# Explode vs Explode_outer


In PySpark, explode and explode_outer are functions used to work with nested data structures, like arrays or maps, by “exploding” (flattening) each element of an array or key-value pair in a map into separate rows.

### **explode()**

The explode() function takes a column with array or map data and creates a new row for each element in the array (or each key-value pair in the map).
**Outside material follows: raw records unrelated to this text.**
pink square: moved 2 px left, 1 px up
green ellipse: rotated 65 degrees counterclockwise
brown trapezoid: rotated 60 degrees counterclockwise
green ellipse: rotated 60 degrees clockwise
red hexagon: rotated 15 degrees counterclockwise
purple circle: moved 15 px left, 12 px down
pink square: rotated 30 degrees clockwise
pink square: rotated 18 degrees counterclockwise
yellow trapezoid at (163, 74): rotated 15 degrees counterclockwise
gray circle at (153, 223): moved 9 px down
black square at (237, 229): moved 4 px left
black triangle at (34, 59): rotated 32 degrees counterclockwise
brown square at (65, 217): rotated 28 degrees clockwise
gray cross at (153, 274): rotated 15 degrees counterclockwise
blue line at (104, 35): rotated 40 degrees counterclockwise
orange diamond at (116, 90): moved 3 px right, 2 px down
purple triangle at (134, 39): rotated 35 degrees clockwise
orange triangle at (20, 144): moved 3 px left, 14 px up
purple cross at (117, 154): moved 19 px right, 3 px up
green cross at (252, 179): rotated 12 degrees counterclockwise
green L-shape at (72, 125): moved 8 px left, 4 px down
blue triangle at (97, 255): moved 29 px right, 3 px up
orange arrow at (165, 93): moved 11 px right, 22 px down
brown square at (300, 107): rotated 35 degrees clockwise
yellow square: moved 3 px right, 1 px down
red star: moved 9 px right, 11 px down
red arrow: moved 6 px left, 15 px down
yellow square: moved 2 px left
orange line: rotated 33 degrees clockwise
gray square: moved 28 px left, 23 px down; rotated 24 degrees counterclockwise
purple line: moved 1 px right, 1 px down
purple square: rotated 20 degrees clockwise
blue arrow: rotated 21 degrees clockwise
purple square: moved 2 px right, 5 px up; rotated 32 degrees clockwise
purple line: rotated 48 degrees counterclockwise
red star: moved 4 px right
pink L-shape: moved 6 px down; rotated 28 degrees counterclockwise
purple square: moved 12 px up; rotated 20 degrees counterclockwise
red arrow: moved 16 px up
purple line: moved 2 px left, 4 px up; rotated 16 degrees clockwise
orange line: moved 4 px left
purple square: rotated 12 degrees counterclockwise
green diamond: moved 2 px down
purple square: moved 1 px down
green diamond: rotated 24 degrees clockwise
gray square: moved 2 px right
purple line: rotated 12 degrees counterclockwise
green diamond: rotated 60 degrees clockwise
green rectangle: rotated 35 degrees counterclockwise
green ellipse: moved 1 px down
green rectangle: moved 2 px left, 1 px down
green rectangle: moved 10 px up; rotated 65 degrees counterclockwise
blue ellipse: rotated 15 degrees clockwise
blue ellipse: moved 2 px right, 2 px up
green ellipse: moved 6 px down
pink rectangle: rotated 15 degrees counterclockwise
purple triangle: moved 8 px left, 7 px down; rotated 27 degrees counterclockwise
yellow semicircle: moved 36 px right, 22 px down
If the array is empty or null, explode() will drop the row entirely.

**Key Characteristics :**
* Converts each element in an array or each entry in a map into its own row.
* Drops rows with null or empty arrays.



In [1]:
from pyspark.sql import SparkSession
from pyspark.sql.types import *
from pyspark.sql.functions import *  # Import the function
spark = SparkSession.builder.getOrCreate()
from pyspark.sql.functions import regexp_replace, col
from google.colab import drive


In [4]:
# Sample DataFrame with arrays
data = [
      ("Alice", ["Math", "Science"]),
      ("Bob", ["History"]),
      ("Cathy", []), # Empty array
      ("David", None) # Null array
      ]

df = spark.createDataFrame(data, ['Name', 'Subject'])

df.show()


+-----+---------------+
| Name|        Subject|
+-----+---------------+
|Alice|[Math, Science]|
|  Bob|      [History]|
|Cathy|             []|
|David|           NULL|
+-----+---------------+



In [5]:
# Use explode to flatten the array

exploded_df = df.select(df['Name'], explode(df['Subject']).alias('subject'))

#show the result
exploded_df.show()

'''
Explanation:
explode() expands the Subjects array into individual rows.
Rows with empty ([]) or null arrays (None) are removed, which is why Cathy and David do not appear in the output
'''

+-----+-------+
| Name|subject|
+-----+-------+
|Alice|   Math|
|Alice|Science|
|  Bob|History|
+-----+-------+



## explode_outer()
The explode_outer() function works similarly to explode(), but it keeps rows with null or empty arrays.


**Key Characteristics :**
* Converts each element in an array or each entry in a map into its own row.
* Retains rows with null or empty arrays, using null values in the exploded column.

In [6]:
explode_outer_df = df.select(df['Name'], explode_outer(df['Subject']).alias('subject'))
explode_outer_df.show()

+-----+-------+
| Name|subject|
+-----+-------+
|Alice|   Math|
|Alice|Science|
|  Bob|History|
|Cathy|   NULL|
|David|   NULL|
+-----+-------+